Exercise instructions: Among the entries below, find every line that contains the string "recherche", then copy it.

[Extracted page text data]
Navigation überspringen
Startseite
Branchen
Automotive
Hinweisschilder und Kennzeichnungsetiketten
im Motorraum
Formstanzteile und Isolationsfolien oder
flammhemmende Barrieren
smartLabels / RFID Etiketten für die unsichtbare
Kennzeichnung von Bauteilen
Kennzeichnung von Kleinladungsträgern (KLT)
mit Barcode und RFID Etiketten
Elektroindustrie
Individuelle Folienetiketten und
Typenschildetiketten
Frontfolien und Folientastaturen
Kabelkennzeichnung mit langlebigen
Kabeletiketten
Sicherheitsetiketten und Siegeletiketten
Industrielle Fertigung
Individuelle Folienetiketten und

...

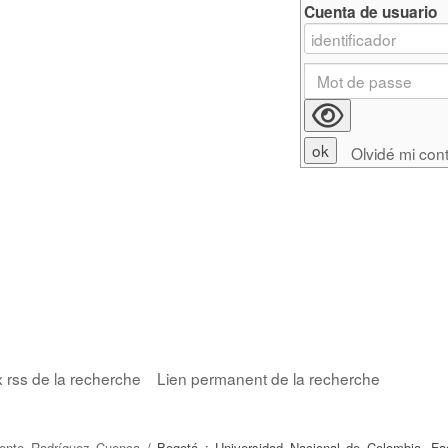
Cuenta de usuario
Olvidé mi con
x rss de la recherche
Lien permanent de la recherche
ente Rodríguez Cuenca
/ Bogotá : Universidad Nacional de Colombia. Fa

Solution to this exercise:
x rss de la recherche
Lien permanent de la recherche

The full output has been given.